» PROBLEM STATEMENT: Everything in the listing below except the pictures should be reproduced exactly.

» DATASET EXCERPTS:
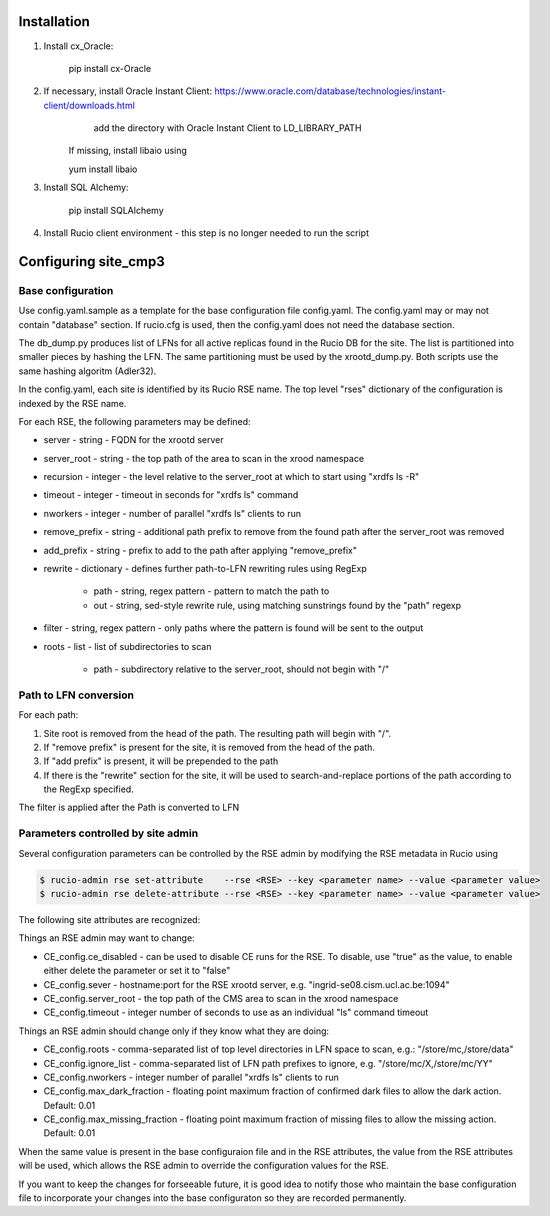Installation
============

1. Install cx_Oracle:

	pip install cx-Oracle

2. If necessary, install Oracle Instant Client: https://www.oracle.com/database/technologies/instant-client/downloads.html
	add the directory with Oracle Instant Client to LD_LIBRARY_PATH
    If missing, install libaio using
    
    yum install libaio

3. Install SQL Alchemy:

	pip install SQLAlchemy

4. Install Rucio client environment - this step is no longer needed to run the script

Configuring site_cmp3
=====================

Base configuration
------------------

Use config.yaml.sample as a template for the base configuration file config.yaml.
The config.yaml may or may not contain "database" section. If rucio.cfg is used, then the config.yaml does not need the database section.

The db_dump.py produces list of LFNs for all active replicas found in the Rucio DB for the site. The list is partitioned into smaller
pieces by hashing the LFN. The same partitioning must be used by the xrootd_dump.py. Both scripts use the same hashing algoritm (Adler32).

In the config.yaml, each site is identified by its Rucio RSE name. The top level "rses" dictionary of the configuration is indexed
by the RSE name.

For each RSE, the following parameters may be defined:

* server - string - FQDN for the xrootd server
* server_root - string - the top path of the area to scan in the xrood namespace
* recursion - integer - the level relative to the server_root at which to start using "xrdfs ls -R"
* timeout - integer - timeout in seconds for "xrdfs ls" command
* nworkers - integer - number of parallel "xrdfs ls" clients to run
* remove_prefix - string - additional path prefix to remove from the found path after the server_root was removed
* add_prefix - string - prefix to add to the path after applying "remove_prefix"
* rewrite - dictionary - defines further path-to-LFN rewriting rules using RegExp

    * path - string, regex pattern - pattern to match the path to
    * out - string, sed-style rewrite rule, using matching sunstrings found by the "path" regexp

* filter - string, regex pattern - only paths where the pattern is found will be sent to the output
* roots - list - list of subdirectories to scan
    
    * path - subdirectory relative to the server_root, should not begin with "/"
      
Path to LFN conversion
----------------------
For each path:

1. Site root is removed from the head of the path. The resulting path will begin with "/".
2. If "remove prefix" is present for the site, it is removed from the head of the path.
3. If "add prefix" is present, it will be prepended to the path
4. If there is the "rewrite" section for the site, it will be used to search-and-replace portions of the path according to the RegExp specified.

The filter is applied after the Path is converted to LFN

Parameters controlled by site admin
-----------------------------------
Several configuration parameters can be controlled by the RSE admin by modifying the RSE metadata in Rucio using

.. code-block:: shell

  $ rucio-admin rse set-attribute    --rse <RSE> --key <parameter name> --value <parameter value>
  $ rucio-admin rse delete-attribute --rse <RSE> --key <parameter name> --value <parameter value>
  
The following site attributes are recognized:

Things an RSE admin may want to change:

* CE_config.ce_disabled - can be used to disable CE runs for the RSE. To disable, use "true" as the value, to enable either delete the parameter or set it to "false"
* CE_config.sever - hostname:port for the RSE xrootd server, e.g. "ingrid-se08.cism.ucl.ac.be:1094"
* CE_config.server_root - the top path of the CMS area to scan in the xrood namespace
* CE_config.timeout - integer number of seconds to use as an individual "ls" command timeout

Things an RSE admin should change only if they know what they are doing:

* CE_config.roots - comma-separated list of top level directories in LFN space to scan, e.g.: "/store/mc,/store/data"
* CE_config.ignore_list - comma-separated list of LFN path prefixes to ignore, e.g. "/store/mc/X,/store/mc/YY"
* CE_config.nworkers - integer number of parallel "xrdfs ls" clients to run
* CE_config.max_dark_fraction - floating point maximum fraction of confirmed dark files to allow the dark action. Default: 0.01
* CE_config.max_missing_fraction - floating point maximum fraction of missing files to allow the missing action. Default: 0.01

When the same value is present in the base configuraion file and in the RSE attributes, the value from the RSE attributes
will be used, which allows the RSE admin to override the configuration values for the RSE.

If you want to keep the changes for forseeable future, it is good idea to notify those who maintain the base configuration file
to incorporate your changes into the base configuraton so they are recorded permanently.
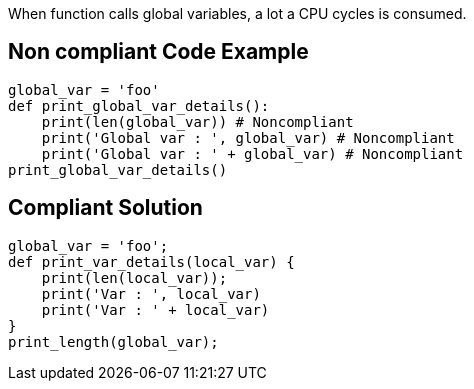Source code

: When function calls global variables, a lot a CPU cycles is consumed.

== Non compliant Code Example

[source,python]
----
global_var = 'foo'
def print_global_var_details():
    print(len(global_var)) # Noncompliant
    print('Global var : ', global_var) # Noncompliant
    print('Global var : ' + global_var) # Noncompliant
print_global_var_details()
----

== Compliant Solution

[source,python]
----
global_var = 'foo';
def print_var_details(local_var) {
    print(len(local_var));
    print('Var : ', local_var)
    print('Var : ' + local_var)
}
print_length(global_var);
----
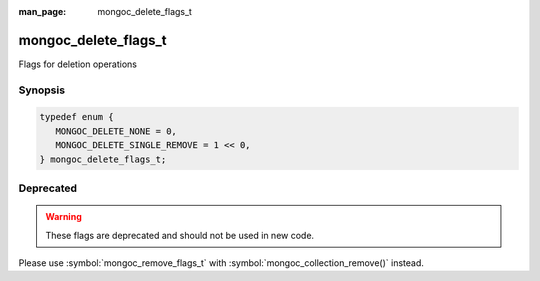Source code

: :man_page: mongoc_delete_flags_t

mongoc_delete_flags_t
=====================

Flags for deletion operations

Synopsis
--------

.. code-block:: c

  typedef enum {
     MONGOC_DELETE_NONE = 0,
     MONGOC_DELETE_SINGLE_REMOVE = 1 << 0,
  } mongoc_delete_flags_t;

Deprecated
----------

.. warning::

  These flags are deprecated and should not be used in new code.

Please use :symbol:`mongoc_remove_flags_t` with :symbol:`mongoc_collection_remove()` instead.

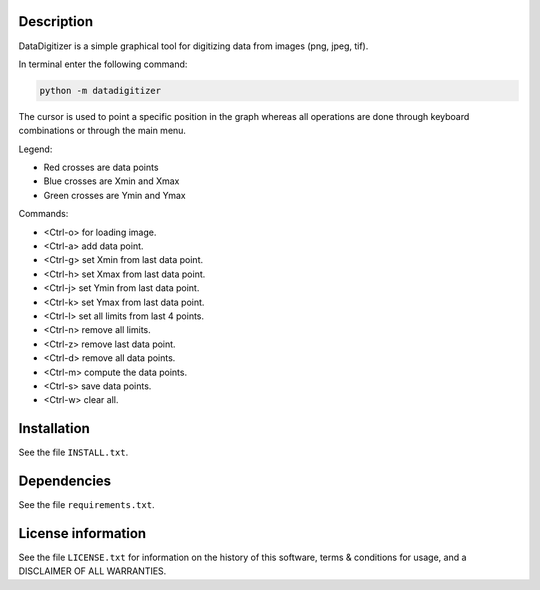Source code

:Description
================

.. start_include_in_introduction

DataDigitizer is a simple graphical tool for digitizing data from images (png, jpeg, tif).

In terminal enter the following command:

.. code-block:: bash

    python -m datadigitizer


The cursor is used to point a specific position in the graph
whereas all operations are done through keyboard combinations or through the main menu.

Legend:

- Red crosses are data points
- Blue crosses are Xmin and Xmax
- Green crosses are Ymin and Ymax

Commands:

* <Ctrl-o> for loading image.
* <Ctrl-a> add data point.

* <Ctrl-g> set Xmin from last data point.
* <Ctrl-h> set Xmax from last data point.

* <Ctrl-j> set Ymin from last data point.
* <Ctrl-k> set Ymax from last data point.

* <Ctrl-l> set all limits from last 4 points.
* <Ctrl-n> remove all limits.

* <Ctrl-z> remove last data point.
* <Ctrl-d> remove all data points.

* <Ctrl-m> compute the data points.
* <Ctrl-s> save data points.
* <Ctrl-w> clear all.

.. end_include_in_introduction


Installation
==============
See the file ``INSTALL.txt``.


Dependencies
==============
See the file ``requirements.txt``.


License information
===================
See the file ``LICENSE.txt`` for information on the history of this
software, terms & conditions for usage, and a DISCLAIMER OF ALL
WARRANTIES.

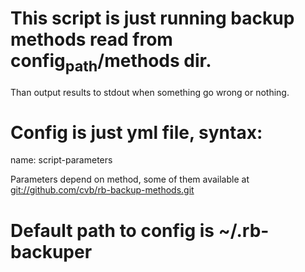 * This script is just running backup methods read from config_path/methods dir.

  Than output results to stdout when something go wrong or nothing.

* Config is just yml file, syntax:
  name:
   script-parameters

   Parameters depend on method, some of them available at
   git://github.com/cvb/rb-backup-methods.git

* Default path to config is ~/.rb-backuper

» RESULT:
Installation
============

1. Install cx_Oracle:

	pip install cx-Oracle

2. If necessary, install Oracle Instant Client: https://www.oracle.com/database/technologies/instant-client/downloads.html
	add the directory with Oracle Instant Client to LD_LIBRARY_PATH
    If missing, install libaio using
    
    yum install libaio

3. Install SQL Alchemy:

	pip install SQLAlchemy

4. Install Rucio client environment - this step is no longer needed to run the script

Configuring site_cmp3
=====================

Base configuration
------------------

Use config.yaml.sample as a template for the base configuration file config.yaml.
The config.yaml may or may not contain "database" section. If rucio.cfg is used, then the config.yaml does not need the database section.

The db_dump.py produces list of LFNs for all active replicas found in the Rucio DB for the site. The list is partitioned into smaller
pieces by hashing the LFN. The same partitioning must be used by the xrootd_dump.py. Both scripts use the same hashing algoritm (Adler32).

In the config.yaml, each site is identified by its Rucio RSE name. The top level "rses" dictionary of the configuration is indexed
by the RSE name.

For each RSE, the following parameters may be defined:

* server - string - FQDN for the xrootd server
* server_root - string - the top path of the area to scan in the xrood namespace
* recursion - integer - the level relative to the server_root at which to start using "xrdfs ls -R"
* timeout - integer - timeout in seconds for "xrdfs ls" command
* nworkers - integer - number of parallel "xrdfs ls" clients to run
* remove_prefix - string - additional path prefix to remove from the found path after the server_root was removed
* add_prefix - string - prefix to add to the path after applying "remove_prefix"
* rewrite - dictionary - defines further path-to-LFN rewriting rules using RegExp

    * path - string, regex pattern - pattern to match the path to
    * out - string, sed-style rewrite rule, using matching sunstrings found by the "path" regexp

* filter - string, regex pattern - only paths where the pattern is found will be sent to the output
* roots - list - list of subdirectories to scan
    
    * path - subdirectory relative to the server_root, should not begin with "/"
      
Path to LFN conversion
----------------------
For each path:

1. Site root is removed from the head of the path. The resulting path will begin with "/".
2. If "remove prefix" is present for the site, it is removed from the head of the path.
3. If "add prefix" is present, it will be prepended to the path
4. If there is the "rewrite" section for the site, it will be used to search-and-replace portions of the path according to the RegExp specified.

The filter is applied after the Path is converted to LFN

Parameters controlled by site admin
-----------------------------------
Several configuration parameters can be controlled by the RSE admin by modifying the RSE metadata in Rucio using

.. code-block:: shell

  $ rucio-admin rse set-attribute    --rse <RSE> --key <parameter name> --value <parameter value>
  $ rucio-admin rse delete-attribute --rse <RSE> --key <parameter name> --value <parameter value>
  
The following site attributes are recognized:

Things an RSE admin may want to change:

* CE_config.ce_disabled - can be used to disable CE runs for the RSE. To disable, use "true" as the value, to enable either delete the parameter or set it to "false"
* CE_config.sever - hostname:port for the RSE xrootd server, e.g. "ingrid-se08.cism.ucl.ac.be:1094"
* CE_config.server_root - the top path of the CMS area to scan in the xrood namespace
* CE_config.timeout - integer number of seconds to use as an individual "ls" command timeout

Things an RSE admin should change only if they know what they are doing:

* CE_config.roots - comma-separated list of top level directories in LFN space to scan, e.g.: "/store/mc,/store/data"
* CE_config.ignore_list - comma-separated list of LFN path prefixes to ignore, e.g. "/store/mc/X,/store/mc/YY"
* CE_config.nworkers - integer number of parallel "xrdfs ls" clients to run
* CE_config.max_dark_fraction - floating point maximum fraction of confirmed dark files to allow the dark action. Default: 0.01
* CE_config.max_missing_fraction - floating point maximum fraction of missing files to allow the missing action. Default: 0.01

When the same value is present in the base configuraion file and in the RSE attributes, the value from the RSE attributes
will be used, which allows the RSE admin to override the configuration values for the RSE.

If you want to keep the changes for forseeable future, it is good idea to notify those who maintain the base configuration file
to incorporate your changes into the base configuraton so they are recorded permanently.
Source code

: When function calls global variables, a lot a CPU cycles is consumed.

== Non compliant Code Example

[source,python]
----
global_var = 'foo'
def print_global_var_details():
    print(len(global_var)) # Noncompliant
    print('Global var : ', global_var) # Noncompliant
    print('Global var : ' + global_var) # Noncompliant
print_global_var_details()
----

== Compliant Solution

[source,python]
----
global_var = 'foo';
def print_var_details(local_var) {
    print(len(local_var));
    print('Var : ', local_var)
    print('Var : ' + local_var)
}
print_length(global_var);
----
Source code

: :man_page: mongoc_delete_flags_t

mongoc_delete_flags_t
=====================

Flags for deletion operations

Synopsis
--------

.. code-block:: c

  typedef enum {
     MONGOC_DELETE_NONE = 0,
     MONGOC_DELETE_SINGLE_REMOVE = 1 << 0,
  } mongoc_delete_flags_t;

Deprecated
----------

.. warning::

  These flags are deprecated and should not be used in new code.

Please use :symbol:`mongoc_remove_flags_t` with :symbol:`mongoc_collection_remove()` instead.

Source code

:Description
================

.. start_include_in_introduction

DataDigitizer is a simple graphical tool for digitizing data from images (png, jpeg, tif).

In terminal enter the following command:

.. code-block:: bash

    python -m datadigitizer


The cursor is used to point a specific position in the graph
whereas all operations are done through keyboard combinations or through the main menu.

Legend:

- Red crosses are data points
- Blue crosses are Xmin and Xmax
- Green crosses are Ymin and Ymax

Commands:

* <Ctrl-o> for loading image.
* <Ctrl-a> add data point.

* <Ctrl-g> set Xmin from last data point.
* <Ctrl-h> set Xmax from last data point.

* <Ctrl-j> set Ymin from last data point.
* <Ctrl-k> set Ymax from last data point.

* <Ctrl-l> set all limits from last 4 points.
* <Ctrl-n> remove all limits.

* <Ctrl-z> remove last data point.
* <Ctrl-d> remove all data points.

* <Ctrl-m> compute the data points.
* <Ctrl-s> save data points.
* <Ctrl-w> clear all.

.. end_include_in_introduction


Installation
==============
See the file ``INSTALL.txt``.


Dependencies
==============
See the file ``requirements.txt``.


License information
===================
See the file ``LICENSE.txt`` for information on the history of this
software, terms & conditions for usage, and a DISCLAIMER OF ALL
WARRANTIES.

 * This script is just running backup methods read from config_path/methods dir.

  Than output results to stdout when something go wrong or nothing.

* Config is just yml file, syntax:
  name:
   script-parameters

   Parameters depend on method, some of them available at
   git://github.com/cvb/rb-backup-methods.git

* Default path to config is ~/.rb-backuper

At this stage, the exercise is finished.